We have no choice but to be active in online education – on our terms – in both online and blended or hybrid forms. The need exists and we have the technology. Just think about when you go to a conference and want to be connected to your class, or when students go to activities off-campus and need to be connected to you.

Then, think about when you might want to supplement the syllabus with an expert or source of expertise brought to class online, just as you might bring a visitor or a video to class, or arrange a visit to a museum. Students can have the opportunity to study and learn “methods” or content online and then develop problem-solving skills from the classroom experience under the tutelage of faculty. Online learning is all this and more.

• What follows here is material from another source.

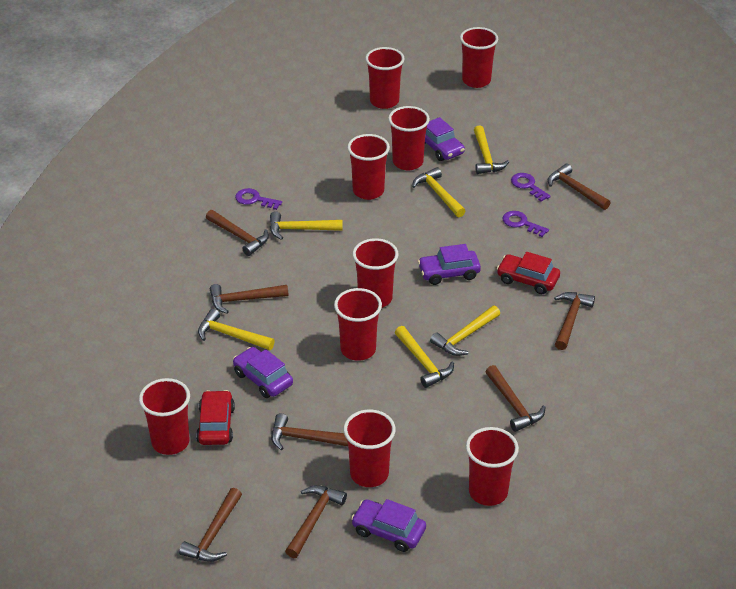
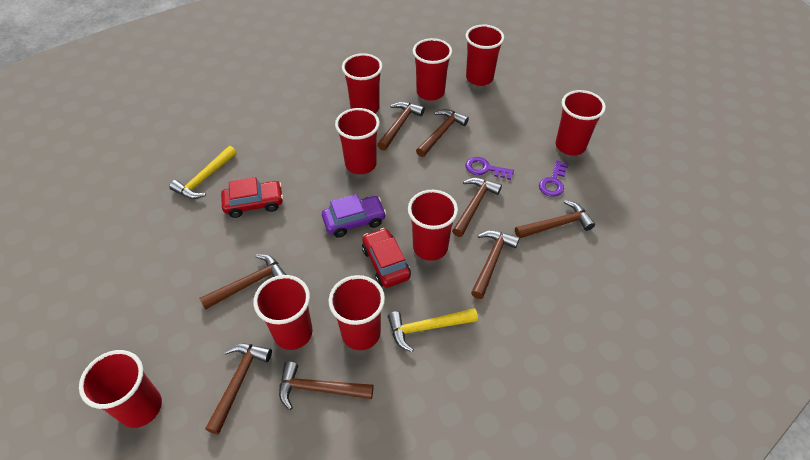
purple car: [233,347,293,398] [351,499,426,552] [418,244,481,285] [425,117,465,161] = 4 -> [322,194,386,238] = 1
purple key: [235,188,282,210] [503,211,549,237] [511,173,551,202] = 3 -> [466,157,514,180] [539,160,569,197] = 2
yellow hammer: [198,309,275,350] [270,211,343,240] [395,326,454,388] [412,167,465,217] [430,306,500,356] [474,125,509,174] = 6 -> [169,146,237,199] [388,308,478,352] = 2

Fifth, health programs have been signature initiatives for Adelphi for many decades. The Center for Health Innovation serves as a coordinating body and fosters interdisciplinary research and seminars. It helps the whole become greater than the sumer of its parts. At its 70th Anniversary ceremony in June, we renamed the School of Nursing as the College of Nursing and Public Health.

CHI also represents an opportunity to develop many more interdisciplinary and cross-departmental programs and courses, including joint programs between and among nursing, business, social work, and other academic units. We could learn from the success of the Doctor of Audiology degree we offer in conjunction with Hofstra and St. John’s to consider other programs and services we could offer in cooperation with other institutions or medical centers, thereby increasing our impact without increasing our cost structure.

As important and interesting interdisciplinary initiative is being undertaken by a group of faculty in time for the 100th anniversary of the start of World War I next year, and in part modeled on a faculty program on war and peace started here in 1938.

Sixth, we have a Facilities Master Plan that was adopted by the Board of Trustees to guide our use of land, placement of buildings, and additions to our inventory of office space, classrooms, and labs, and we should abide by it in spirit if not in every detail.

These six goals are my overarching priorities, knowing full well that each and all require the nurturing and sustenance of our excellent and dedicated faculty and staff. Planning takes people. Excellent planning requires thoughtful people, and excellence in plans and people does not happen by chance.

Conclusion

Change is inevitable. No organization or institution can remain still in the face of economic, demographic, technological, and other forces, and must engage in honest self-reflection about whether it is doing its best in fulfilling its stated mission with every decision it makes. An institution or organization which doesn’t evolve, which attempts to defy entropy, will lose vitality.

For Adelphi, this means choosing according to our principles, acting according to our priorities,and embracing all the help we can get.

For your help, I am grateful. Thank you.


Footnotes

1Fox, Margaret. “He Wove Irish Strife and Soil Into Silken Verse. “The New York Times, August 31, 2013, p. A1.

2Forster, E.M., Howards End. London: Edward Arnold, 1910.

3Kakutani, Michiko. “Capturing the Rhythms of Nature in Poems.” The New York Times, August 31, 2013, p. C1.

4Boyer, Ernest, Scholarship Reconsidered. Princeton: Carnegie Foundation for the Advancement of Teaching, 1990.